> ACTIVITY:
Your answer should be the complete data, copied exactly.

[Dataset entries]

++++++++++

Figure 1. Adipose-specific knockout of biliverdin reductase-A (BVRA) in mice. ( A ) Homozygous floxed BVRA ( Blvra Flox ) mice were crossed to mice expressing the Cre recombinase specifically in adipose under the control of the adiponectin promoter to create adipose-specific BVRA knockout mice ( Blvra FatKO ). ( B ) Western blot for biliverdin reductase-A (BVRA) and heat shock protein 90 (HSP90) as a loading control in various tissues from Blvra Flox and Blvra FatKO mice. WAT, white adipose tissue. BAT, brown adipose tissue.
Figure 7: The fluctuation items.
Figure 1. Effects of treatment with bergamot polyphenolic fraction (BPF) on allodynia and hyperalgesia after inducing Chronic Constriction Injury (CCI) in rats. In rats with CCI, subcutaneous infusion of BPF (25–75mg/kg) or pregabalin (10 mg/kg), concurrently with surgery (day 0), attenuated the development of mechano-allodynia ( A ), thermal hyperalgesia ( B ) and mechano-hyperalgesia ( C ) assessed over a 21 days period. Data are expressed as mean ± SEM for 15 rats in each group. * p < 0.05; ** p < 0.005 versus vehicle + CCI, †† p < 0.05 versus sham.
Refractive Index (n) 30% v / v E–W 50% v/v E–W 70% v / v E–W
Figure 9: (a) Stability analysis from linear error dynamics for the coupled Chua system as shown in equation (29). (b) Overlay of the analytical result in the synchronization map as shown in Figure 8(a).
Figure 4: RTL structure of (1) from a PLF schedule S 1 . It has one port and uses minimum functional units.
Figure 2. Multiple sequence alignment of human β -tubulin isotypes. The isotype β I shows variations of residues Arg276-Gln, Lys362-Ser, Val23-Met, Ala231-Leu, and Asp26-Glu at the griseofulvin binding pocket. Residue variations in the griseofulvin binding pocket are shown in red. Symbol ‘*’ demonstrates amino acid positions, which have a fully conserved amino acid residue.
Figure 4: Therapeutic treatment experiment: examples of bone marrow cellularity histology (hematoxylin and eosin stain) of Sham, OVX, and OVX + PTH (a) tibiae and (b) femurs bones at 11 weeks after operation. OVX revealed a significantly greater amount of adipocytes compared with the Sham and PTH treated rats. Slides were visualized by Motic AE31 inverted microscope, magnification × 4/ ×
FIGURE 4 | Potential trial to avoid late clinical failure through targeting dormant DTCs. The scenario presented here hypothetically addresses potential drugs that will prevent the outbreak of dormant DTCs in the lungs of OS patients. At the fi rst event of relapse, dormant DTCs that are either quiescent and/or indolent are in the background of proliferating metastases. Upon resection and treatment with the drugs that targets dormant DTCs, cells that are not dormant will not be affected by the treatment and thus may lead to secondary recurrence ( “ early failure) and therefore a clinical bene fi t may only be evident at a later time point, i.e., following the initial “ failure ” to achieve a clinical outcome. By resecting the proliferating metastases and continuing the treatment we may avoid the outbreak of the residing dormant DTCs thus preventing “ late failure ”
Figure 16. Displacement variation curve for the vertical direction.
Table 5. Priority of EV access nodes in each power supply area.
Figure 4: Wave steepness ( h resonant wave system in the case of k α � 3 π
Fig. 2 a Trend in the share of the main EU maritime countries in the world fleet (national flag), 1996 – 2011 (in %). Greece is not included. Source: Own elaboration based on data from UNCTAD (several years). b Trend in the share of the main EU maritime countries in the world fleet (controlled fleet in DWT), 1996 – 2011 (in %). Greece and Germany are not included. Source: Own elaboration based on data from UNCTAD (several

++++++++++

> ANSWER TO THIS TASK:
Figure 1. Adipose-specific knockout of biliverdin reductase-A (BVRA) in mice. ( A ) Homozygous floxed BVRA ( Blvra Flox ) mice were crossed to mice expressing the Cre recombinase specifically in adipose under the control of the adiponectin promoter to create adipose-specific BVRA knockout mice ( Blvra FatKO ). ( B ) Western blot for biliverdin reductase-A (BVRA) and heat shock protein 90 (HSP90) as a loading control in various tissues from Blvra Flox and Blvra FatKO mice. WAT, white adipose tissue. BAT, brown adipose tissue.
Figure 7: The fluctuation items.
Figure 1. Effects of treatment with bergamot polyphenolic fraction (BPF) on allodynia and hyperalgesia after inducing Chronic Constriction Injury (CCI) in rats. In rats with CCI, subcutaneous infusion of BPF (25–75mg/kg) or pregabalin (10 mg/kg), concurrently with surgery (day 0), attenuated the development of mechano-allodynia ( A ), thermal hyperalgesia ( B ) and mechano-hyperalgesia ( C ) assessed over a 21 days period. Data are expressed as mean ± SEM for 15 rats in each group. * p < 0.05; ** p < 0.005 versus vehicle + CCI, †† p < 0.05 versus sham.
Refractive Index (n) 30% v / v E–W 50% v/v E–W 70% v / v E–W
Figure 9: (a) Stability analysis from linear error dynamics for the coupled Chua system as shown in equation (29). (b) Overlay of the analytical result in the synchronization map as shown in Figure 8(a).
Figure 4: RTL structure of (1) from a PLF schedule S 1 . It has one port and uses minimum functional units.
Figure 2. Multiple sequence alignment of human β -tubulin isotypes. The isotype β I shows variations of residues Arg276-Gln, Lys362-Ser, Val23-Met, Ala231-Leu, and Asp26-Glu at the griseofulvin binding pocket. Residue variations in the griseofulvin binding pocket are shown in red. Symbol ‘*’ demonstrates amino acid positions, which have a fully conserved amino acid residue.
Figure 4: Therapeutic treatment experiment: examples of bone marrow cellularity histology (hematoxylin and eosin stain) of Sham, OVX, and OVX + PTH (a) tibiae and (b) femurs bones at 11 weeks after operation. OVX revealed a significantly greater amount of adipocytes compared with the Sham and PTH treated rats. Slides were visualized by Motic AE31 inverted microscope, magnification × 4/ ×
FIGURE 4 | Potential trial to avoid late clinical failure through targeting dormant DTCs. The scenario presented here hypothetically addresses potential drugs that will prevent the outbreak of dormant DTCs in the lungs of OS patients. At the fi rst event of relapse, dormant DTCs that are either quiescent and/or indolent are in the background of proliferating metastases. Upon resection and treatment with the drugs that targets dormant DTCs, cells that are not dormant will not be affected by the treatment and thus may lead to secondary recurrence ( “ early failure) and therefore a clinical bene fi t may only be evident at a later time point, i.e., following the initial “ failure ” to achieve a clinical outcome. By resecting the proliferating metastases and continuing the treatment we may avoid the outbreak of the residing dormant DTCs thus preventing “ late failure ”
Figure 16. Displacement variation curve for the vertical direction.
Table 5. Priority of EV access nodes in each power supply area.
Figure 4: Wave steepness ( h resonant wave system in the case of k α � 3 π
Fig. 2 a Trend in the share of the main EU maritime countries in the world fleet (national flag), 1996 – 2011 (in %). Greece is not included. Source: Own elaboration based on data from UNCTAD (several years). b Trend in the share of the main EU maritime countries in the world fleet (controlled fleet in DWT), 1996 – 2011 (in %). Greece and Germany are not included. Source: Own elaboration based on data from UNCTAD (several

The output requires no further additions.